[D] The best way of clustering of articles for news aggregator?
Here is the case, I get news from several news sources every minute. Basically, they are WordPress post, as the script we are using for news aggregator is based on WordPress Plugin.
Now, we are fetching those post to Laravel site via one of those WordPress to Laravel(https://github.com/corcel/corcel).
So far, I’m using TextRank(https://github.com/DavidBelicza/PHP-Science-TextRank), we can do following for any posts:
Create integer values by find and count the matching words,
Change the integer values by the related words’ integer values,
Normalize values to create scores,
Order by scores
To be more precise, we can get a bag of words from any WordPress Post.
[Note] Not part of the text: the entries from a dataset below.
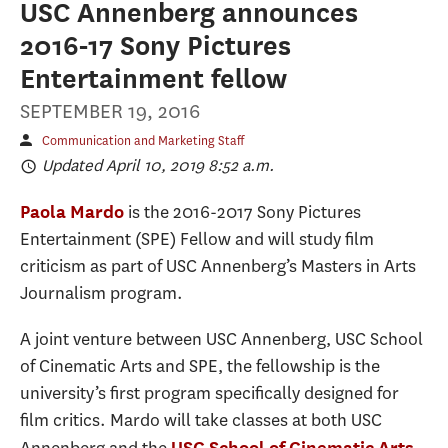
USC Annenberg announces
2016-17 Sony Pictures
Entertainment fellow
SEPTEMBER 19, 2016
Communication and Marketing Staff
Updated April 10, 2019 8:52 a.m.
is the 2016-2017 Sony Pictures
Paola Mardo
Entertainment (SPE) Fellow and will study film
criticism as part of USC Annenberg’s Masters in Arts
Journalism program.
A joint venture between USC Annenberg, USC School
of Cinematic Arts and SPE, the fellowship is the
university’s first program specifically designed for
film critics. Mardo will take classes at both USC
USC School of Cinematic Arts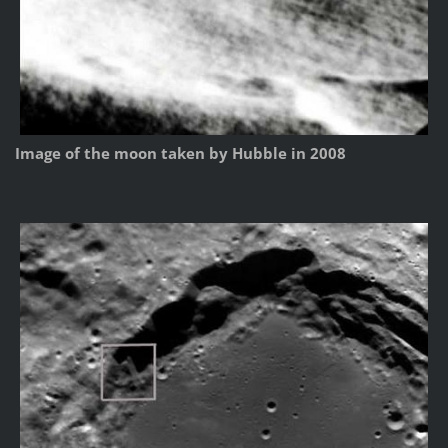
Image of the moon taken by Hubble in 2008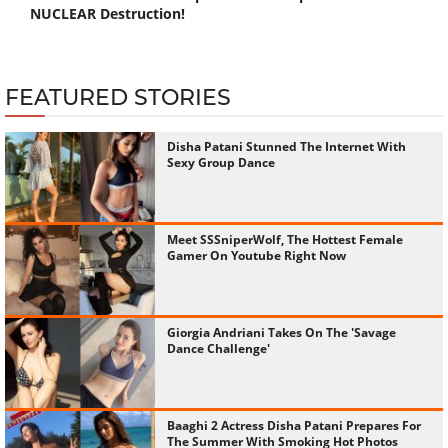
NUCLEAR Destruction!
FEATURED STORIES
Disha Patani Stunned The Internet With
Sexy Group Dance
Meet SSSniperWolf, The Hottest Female
Gamer On Youtube Right Now
Giorgia Andriani Takes On The 'Savage
Dance Challenge'
Baaghi 2 Actress Disha Patani Prepares For
The Summer With Smoking Hot Photos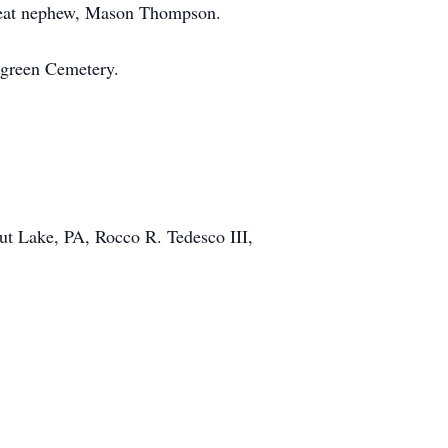
great nephew, Mason Thompson.
ergreen Cemetery.
ut Lake, PA, Rocco R. Tedesco III,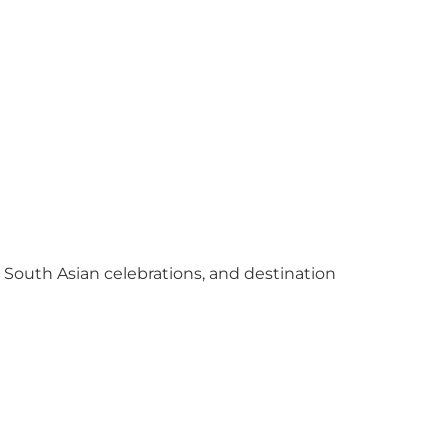
y South Asian celebrations, and destination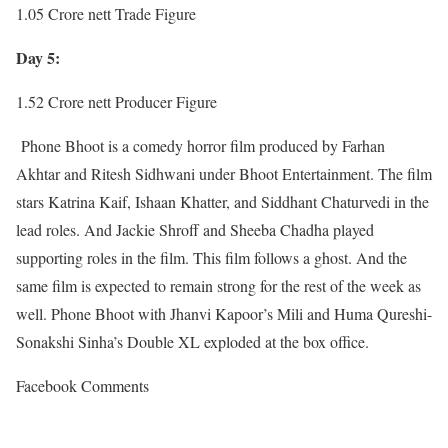
1.05 Crore nett Trade Figure
Day 5:
1.52 Crore nett Producer Figure
Phone Bhoot is a comedy horror film produced by Farhan
Akhtar and Ritesh Sidhwani under Bhoot Entertainment. The film
stars Katrina Kaif, Ishaan Khatter, and Siddhant Chaturvedi in the
lead roles. And Jackie Shroff and Sheeba Chadha played
supporting roles in the film. This film follows a ghost. And the
same film is expected to remain strong for the rest of the week as
well. Phone Bhoot with Jhanvi Kapoor’s Mili and Huma Qureshi-
Sonakshi Sinha’s Double XL exploded at the box office.
Facebook Comments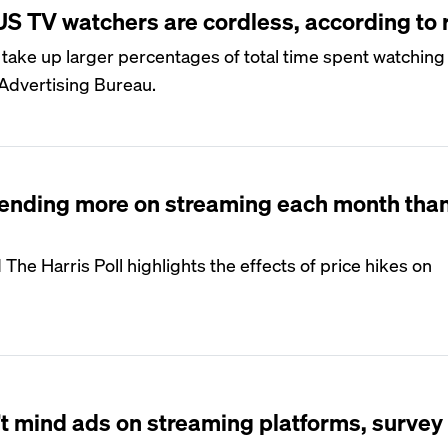
 US TV watchers are cordless, according to 
take up larger percentages of total time spent watching
 Advertising Bureau.
ending more on streaming each month than
The Harris Poll highlights the effects of price hikes on
t mind ads on streaming platforms, survey 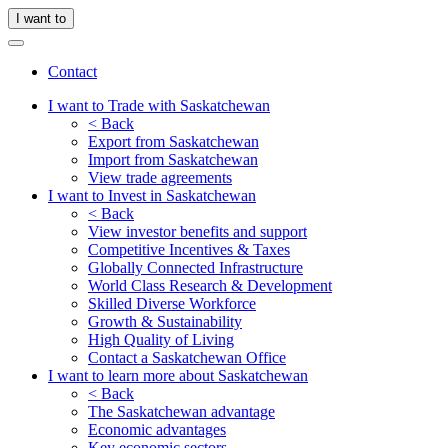
I want to
Contact
I want to Trade with Saskatchewan
< Back
Export from Saskatchewan
Import from Saskatchewan
View trade agreements
I want to Invest in Saskatchewan
< Back
View investor benefits and support
Competitive Incentives & Taxes
Globally Connected Infrastructure
World Class Research & Development
Skilled Diverse Workforce
Growth & Sustainability
High Quality of Living
Contact a Saskatchewan Office
I want to learn more about Saskatchewan
< Back
The Saskatchewan advantage
Economic advantages
Key economic sectors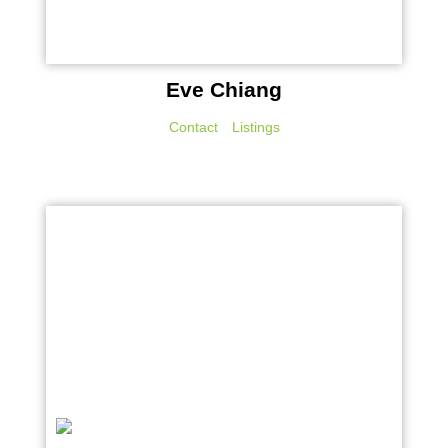
Eve Chiang
Contact
Listings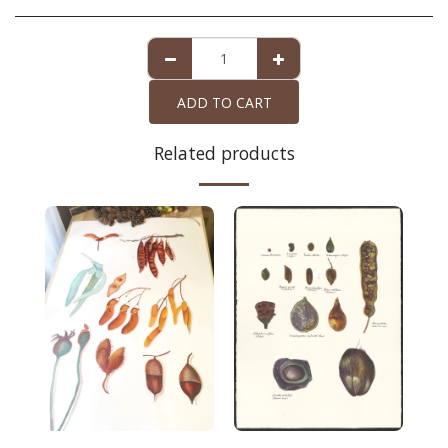
ADD TO CART
Related products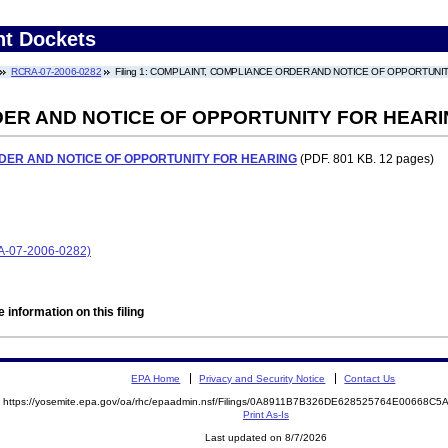
nt Dockets
RCRA-07-2006-0282
Filing 1: COMPLAINT, COMPLIANCE ORDER AND NOTICE OF OPPORTUNI
ER AND NOTICE OF OPPORTUNITY FOR HEAR
DER AND NOTICE OF OPPORTUNITY FOR HEARING
(PDF. 801 KB. 12 pages)
RA-07-2006-0282)
 information on this filing
EPA Home
Privacy and Security Notice
Contact Us
https://yosemite.epa.gov/oa/rhc/epaadmin.nsf/Filings/0A8911B7B326DE628525764E00668
Print As-Is
Last updated on 8/7/2026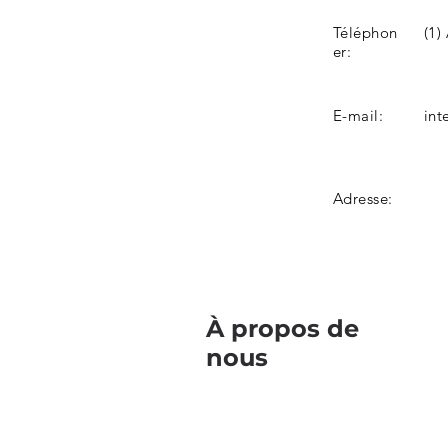
Téléphon
(1)
er:
E-mail:
int
Adresse:
À propos de
nous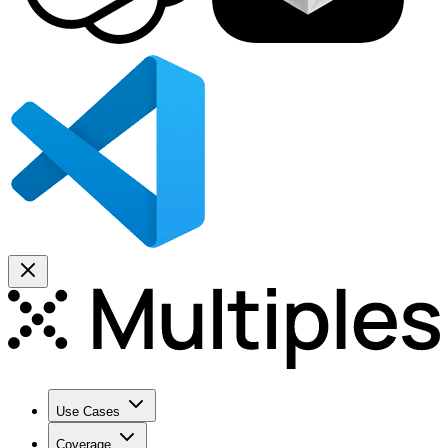
Use Cases
Coverage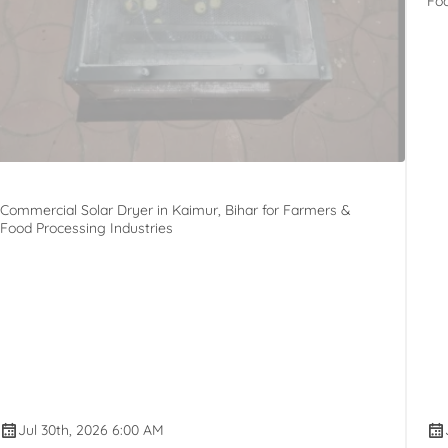
Foo
Commercial Solar Dryer in Kaimur, Bihar for Farmers &
Food Processing Industries
Jul 30th, 2026 6:00 AM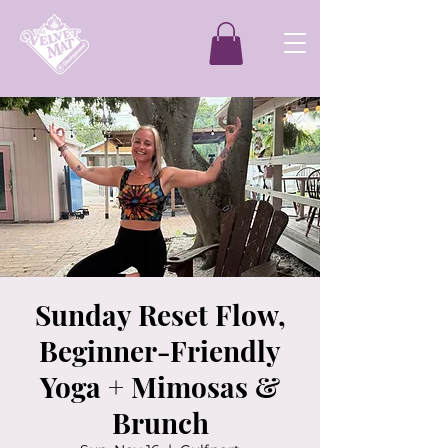
Sunday Reset Flow,
Beginner-Friendly
Yoga + Mimosas &
Brunch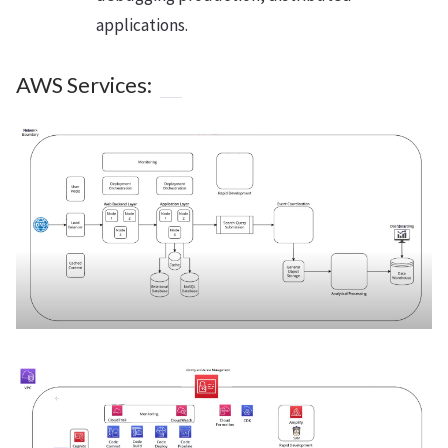
applications.
AWS Services: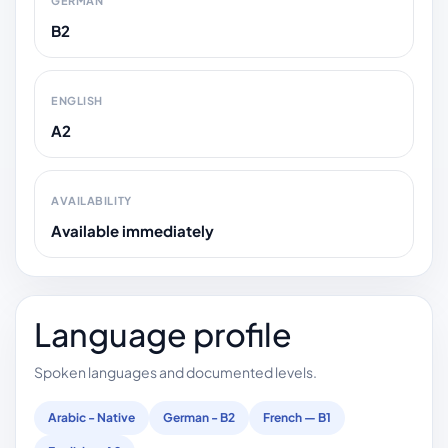
GERMAN
B2
ENGLISH
A2
AVAILABILITY
Available immediately
Language profile
Spoken languages and documented levels.
Arabic - Native
German - B2
French — B1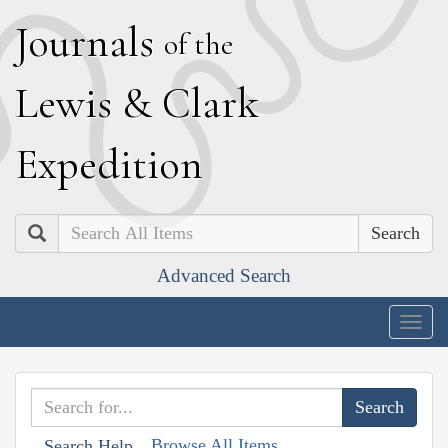
J
ournals
of the
L
ewis
&
C
lark
E
xpedition
Search
Advanced Search
Togg
navig
Browse All Items
Search Help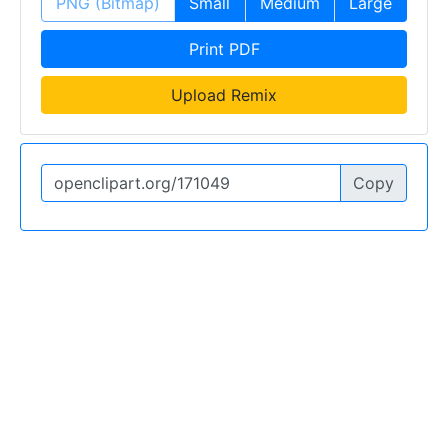
PNG (Bitmap)
Small
Medium
Large
Print PDF
Upload Remix
Copy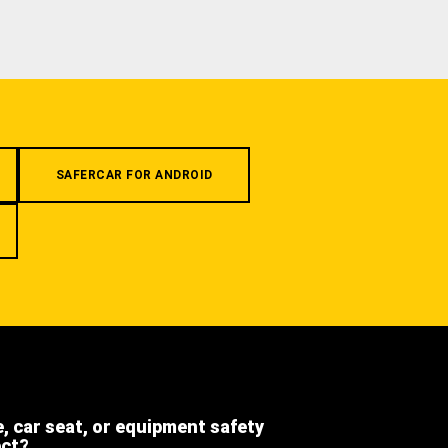
SAFERCAR FOR ANDROID
e, car seat, or equipment safety
ect?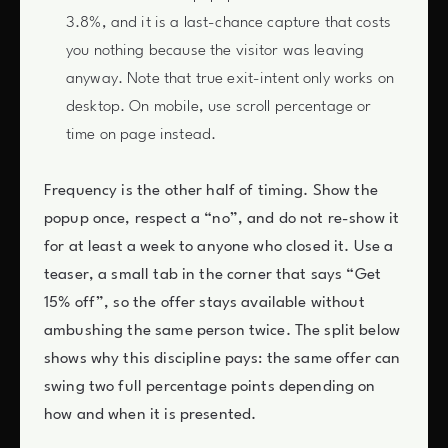
3.8%, and it is a last-chance capture that costs
you nothing because the visitor was leaving
anyway. Note that true exit-intent only works on
desktop. On mobile, use scroll percentage or
time on page instead.
Frequency is the other half of timing. Show the
popup once, respect a “no”, and do not re-show it
for at least a week to anyone who closed it. Use a
teaser, a small tab in the corner that says “Get
15% off”, so the offer stays available without
ambushing the same person twice. The split below
shows why this discipline pays: the same offer can
swing two full percentage points depending on
how and when it is presented.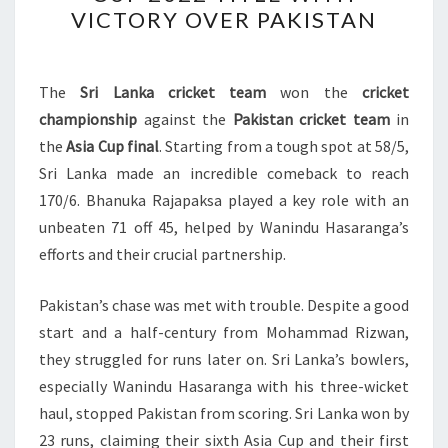
CLINCHES
VICTORY OVER PAKISTAN
ASIA
CUP
2022
The
Sri Lanka cricket team
won the
cricket
TITLE
championship
against the
Pakistan cricket team
in
WITH
the
Asia Cup final
. Starting from a tough spot at 58/5,
VICTORY
Sri Lanka made an incredible comeback to reach
OVER
170/6. Bhanuka Rajapaksa played a key role with an
PAKISTAN
unbeaten 71 off 45, helped by Wanindu Hasaranga’s
efforts and their crucial partnership.
Pakistan’s chase was met with trouble. Despite a good
start and a half-century from Mohammad Rizwan,
they struggled for runs later on. Sri Lanka’s bowlers,
especially Wanindu Hasaranga with his three-wicket
haul, stopped Pakistan from scoring. Sri Lanka won by
23 runs, claiming their sixth Asia Cup and their first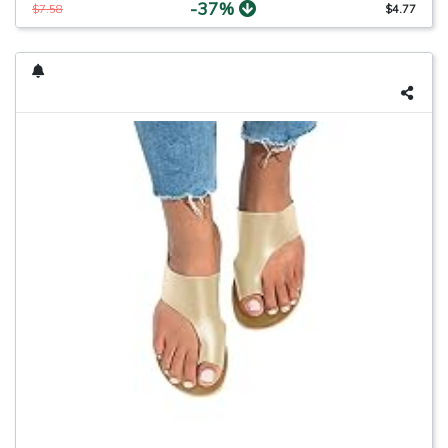
-37%
$7.58
$4.77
Now, I am looking for perfect algorithms, in this case, that will be able to cluster/ group lists of articles into the same Coverage table. Coverage can have any data, what I think is we need coverage ID field, and a field that accepts an array of post ID that is similar to each other and has the same Coverage ID.
We also have a table called newsTag, that has the following field: postId, most important topic mentioned. You can ignore the topic mentioned because, it depends on only the topic that is a category, so if we cluster based on a topic mentioned from newsTag, we will be limiting clustering ability because in some post there is no topic mentioned.
I’ve looked up a few algorithms like TF-LDF, cosine similarity, k- means, etc. But I am not sure which fits perfectly in this case, basically, a dynamic algorithm that doesn’t depend on a number of articles, so we can clustering new articles in real-time. Thank you for reading, appreciate any kind of help!